[Action item]: Filter the data for lines with the word "сообщение" and copy those lines.

[Records from a collection]
▬▬▬▬▬▬

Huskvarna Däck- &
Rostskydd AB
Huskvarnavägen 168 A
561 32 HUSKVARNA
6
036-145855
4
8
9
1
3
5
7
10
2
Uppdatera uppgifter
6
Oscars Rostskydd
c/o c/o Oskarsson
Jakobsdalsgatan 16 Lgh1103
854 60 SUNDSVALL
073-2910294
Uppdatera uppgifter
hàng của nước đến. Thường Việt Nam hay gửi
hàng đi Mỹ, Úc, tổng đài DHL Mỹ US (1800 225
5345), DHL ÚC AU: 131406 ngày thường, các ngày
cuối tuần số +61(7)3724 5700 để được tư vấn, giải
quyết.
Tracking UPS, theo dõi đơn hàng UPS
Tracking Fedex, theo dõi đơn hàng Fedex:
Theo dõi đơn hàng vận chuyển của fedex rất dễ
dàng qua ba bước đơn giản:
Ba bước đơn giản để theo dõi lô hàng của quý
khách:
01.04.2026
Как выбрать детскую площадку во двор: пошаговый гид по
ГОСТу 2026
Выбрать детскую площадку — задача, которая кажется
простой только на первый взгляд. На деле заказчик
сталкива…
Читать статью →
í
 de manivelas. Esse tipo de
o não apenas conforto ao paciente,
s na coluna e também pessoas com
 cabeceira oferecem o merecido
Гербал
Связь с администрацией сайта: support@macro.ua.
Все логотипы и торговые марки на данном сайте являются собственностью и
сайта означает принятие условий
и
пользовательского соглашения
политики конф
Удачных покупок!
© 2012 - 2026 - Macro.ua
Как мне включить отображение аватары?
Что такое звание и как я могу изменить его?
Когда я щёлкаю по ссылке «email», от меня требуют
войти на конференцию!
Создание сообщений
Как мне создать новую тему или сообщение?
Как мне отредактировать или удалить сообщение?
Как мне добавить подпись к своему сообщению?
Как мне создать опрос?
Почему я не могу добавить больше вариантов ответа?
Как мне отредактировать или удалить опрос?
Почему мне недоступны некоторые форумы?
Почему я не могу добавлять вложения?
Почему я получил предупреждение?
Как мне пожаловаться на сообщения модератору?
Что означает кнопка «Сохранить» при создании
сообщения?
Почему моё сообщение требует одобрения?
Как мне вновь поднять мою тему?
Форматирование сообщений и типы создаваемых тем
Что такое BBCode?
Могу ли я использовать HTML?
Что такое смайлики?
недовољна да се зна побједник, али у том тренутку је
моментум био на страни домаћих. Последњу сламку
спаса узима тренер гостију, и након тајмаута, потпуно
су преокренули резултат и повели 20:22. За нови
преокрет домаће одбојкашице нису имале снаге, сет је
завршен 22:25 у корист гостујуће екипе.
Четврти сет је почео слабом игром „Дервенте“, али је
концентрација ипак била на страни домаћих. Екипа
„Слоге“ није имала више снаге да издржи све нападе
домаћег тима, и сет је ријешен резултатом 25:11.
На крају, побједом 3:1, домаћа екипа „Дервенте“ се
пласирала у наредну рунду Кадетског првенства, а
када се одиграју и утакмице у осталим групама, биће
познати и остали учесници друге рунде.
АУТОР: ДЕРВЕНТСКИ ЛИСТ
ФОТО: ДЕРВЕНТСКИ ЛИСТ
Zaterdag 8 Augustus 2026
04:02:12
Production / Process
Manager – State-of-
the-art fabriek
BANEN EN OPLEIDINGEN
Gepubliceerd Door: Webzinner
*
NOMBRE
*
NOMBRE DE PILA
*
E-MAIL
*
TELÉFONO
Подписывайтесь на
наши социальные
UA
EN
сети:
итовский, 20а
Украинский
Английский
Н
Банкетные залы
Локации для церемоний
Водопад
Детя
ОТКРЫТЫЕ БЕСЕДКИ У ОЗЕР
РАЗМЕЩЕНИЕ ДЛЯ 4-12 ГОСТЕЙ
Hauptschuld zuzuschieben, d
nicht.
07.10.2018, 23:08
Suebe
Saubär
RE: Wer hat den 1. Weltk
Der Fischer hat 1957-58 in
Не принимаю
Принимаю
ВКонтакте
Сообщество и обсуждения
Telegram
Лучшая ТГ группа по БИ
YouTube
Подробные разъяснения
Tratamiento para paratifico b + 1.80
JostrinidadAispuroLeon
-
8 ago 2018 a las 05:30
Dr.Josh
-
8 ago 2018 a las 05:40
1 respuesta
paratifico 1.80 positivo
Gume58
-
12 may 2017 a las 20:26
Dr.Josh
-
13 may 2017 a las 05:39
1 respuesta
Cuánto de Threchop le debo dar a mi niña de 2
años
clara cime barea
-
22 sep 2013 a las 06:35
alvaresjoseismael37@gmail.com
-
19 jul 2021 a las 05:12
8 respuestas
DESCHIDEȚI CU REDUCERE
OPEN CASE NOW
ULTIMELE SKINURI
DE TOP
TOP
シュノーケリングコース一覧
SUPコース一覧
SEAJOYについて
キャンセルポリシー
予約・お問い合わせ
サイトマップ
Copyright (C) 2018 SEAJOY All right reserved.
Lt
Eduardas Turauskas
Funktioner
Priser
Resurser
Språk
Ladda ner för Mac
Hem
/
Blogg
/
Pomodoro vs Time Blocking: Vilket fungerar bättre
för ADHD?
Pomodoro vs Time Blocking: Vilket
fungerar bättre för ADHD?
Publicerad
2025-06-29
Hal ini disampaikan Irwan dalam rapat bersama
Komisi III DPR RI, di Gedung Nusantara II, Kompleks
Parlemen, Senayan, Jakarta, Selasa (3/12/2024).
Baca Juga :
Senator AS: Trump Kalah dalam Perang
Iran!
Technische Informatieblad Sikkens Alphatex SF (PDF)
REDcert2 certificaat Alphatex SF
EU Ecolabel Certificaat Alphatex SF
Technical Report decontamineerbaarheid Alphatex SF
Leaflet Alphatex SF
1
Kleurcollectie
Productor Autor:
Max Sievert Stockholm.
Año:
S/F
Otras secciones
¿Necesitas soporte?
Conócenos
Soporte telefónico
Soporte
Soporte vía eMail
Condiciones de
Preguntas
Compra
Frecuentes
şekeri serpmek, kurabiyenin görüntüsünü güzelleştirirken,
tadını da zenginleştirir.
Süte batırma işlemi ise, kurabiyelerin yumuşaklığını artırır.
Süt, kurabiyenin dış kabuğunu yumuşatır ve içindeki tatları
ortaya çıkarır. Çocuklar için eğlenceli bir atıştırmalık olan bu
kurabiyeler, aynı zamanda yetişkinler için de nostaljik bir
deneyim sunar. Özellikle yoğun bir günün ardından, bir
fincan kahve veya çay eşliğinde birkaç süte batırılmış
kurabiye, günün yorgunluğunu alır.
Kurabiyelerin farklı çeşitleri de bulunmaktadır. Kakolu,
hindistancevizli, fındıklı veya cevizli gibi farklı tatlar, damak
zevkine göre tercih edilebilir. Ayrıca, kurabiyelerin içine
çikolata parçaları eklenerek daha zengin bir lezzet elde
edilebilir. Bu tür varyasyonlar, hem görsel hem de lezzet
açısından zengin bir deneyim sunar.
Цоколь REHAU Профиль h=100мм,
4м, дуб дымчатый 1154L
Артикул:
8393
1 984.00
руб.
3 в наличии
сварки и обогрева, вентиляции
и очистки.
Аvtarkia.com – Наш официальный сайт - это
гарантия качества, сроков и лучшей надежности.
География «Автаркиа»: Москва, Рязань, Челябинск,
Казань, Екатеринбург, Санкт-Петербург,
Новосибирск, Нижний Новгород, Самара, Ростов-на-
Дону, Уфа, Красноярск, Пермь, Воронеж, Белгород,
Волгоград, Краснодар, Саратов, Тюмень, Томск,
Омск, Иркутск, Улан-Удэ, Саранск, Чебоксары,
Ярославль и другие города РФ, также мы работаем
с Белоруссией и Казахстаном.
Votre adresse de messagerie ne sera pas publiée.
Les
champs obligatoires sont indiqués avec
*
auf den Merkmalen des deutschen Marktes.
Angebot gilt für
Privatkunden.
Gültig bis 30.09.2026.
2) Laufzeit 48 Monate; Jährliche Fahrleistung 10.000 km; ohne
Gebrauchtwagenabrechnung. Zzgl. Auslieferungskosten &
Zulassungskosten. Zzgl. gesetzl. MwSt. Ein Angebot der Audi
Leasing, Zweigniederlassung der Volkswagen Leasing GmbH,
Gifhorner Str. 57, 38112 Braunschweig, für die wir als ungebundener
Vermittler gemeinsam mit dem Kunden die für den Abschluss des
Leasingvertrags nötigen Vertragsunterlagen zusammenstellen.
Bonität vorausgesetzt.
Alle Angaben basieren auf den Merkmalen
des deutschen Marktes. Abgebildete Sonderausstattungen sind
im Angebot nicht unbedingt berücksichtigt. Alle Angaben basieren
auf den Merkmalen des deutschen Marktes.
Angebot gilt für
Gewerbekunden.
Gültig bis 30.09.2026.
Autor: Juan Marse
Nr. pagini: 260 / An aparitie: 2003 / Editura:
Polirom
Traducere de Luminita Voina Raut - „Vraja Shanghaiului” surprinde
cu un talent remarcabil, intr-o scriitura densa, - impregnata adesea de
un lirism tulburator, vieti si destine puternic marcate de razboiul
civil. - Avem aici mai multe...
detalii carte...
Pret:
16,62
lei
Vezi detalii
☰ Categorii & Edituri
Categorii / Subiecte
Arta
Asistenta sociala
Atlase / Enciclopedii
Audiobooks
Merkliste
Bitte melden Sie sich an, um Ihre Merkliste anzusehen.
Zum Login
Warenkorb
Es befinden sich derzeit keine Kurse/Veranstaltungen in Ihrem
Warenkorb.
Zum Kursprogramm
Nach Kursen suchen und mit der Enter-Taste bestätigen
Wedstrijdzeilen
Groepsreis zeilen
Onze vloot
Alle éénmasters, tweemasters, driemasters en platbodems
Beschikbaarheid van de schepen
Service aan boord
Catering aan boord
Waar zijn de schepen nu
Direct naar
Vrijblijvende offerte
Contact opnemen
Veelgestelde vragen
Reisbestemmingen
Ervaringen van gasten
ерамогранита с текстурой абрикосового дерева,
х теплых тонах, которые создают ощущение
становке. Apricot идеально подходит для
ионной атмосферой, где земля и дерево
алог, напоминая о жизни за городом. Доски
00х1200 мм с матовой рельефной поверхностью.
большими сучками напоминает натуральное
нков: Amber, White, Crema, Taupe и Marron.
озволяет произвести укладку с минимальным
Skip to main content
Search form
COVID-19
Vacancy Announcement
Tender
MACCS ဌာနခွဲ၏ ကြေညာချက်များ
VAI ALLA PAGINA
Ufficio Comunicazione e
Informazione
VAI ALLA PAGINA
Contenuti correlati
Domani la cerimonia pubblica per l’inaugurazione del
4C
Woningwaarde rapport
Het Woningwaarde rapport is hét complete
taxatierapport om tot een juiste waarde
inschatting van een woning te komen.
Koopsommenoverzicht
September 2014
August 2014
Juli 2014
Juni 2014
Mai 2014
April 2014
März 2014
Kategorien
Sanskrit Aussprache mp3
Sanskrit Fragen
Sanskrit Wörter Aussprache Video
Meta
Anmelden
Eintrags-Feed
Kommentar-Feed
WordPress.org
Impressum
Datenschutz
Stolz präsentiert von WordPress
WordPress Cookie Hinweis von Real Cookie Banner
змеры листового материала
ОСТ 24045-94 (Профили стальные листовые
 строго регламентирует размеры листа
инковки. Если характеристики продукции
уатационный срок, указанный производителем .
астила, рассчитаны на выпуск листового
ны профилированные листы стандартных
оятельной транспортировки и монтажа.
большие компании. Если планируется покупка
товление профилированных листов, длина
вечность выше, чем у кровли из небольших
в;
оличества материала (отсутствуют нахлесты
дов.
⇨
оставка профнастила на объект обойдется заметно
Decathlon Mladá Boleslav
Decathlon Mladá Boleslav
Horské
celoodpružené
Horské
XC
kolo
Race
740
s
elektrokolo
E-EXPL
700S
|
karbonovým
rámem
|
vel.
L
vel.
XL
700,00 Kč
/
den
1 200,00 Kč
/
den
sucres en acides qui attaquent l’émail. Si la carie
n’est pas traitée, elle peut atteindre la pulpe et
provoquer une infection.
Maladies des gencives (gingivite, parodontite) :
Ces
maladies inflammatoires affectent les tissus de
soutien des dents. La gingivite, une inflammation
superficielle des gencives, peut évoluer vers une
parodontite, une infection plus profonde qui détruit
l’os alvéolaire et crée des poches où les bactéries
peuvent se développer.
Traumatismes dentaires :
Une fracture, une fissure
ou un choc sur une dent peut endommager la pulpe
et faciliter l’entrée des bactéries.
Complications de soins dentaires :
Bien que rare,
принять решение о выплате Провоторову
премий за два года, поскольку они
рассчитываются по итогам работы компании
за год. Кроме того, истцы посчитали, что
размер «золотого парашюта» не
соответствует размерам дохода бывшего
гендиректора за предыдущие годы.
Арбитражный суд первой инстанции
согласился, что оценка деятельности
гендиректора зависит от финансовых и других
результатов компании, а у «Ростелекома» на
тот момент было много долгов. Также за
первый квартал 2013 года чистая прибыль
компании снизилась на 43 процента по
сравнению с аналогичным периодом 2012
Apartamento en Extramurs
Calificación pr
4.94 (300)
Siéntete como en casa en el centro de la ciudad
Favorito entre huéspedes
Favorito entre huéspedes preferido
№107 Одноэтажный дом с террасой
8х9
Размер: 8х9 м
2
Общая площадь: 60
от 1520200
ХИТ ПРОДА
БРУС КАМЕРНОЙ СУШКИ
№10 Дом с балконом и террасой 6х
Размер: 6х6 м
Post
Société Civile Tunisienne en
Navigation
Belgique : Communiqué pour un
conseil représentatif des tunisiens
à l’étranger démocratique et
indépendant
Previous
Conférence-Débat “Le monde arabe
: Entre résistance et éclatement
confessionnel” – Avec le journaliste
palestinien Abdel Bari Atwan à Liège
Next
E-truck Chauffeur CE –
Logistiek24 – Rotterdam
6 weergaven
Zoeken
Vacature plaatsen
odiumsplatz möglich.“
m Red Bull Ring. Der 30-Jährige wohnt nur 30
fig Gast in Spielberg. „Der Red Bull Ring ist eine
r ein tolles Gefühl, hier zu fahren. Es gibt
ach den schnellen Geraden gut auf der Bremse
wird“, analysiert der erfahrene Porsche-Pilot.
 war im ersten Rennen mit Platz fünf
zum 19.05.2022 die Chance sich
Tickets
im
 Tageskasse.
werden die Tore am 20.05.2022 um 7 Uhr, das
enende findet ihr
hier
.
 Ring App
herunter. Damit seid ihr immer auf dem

▬▬▬▬▬▬

[Response]:
Как мне создать новую тему или сообщение?
Как мне отредактировать или удалить сообщение?
Почему моё сообщение требует одобрения?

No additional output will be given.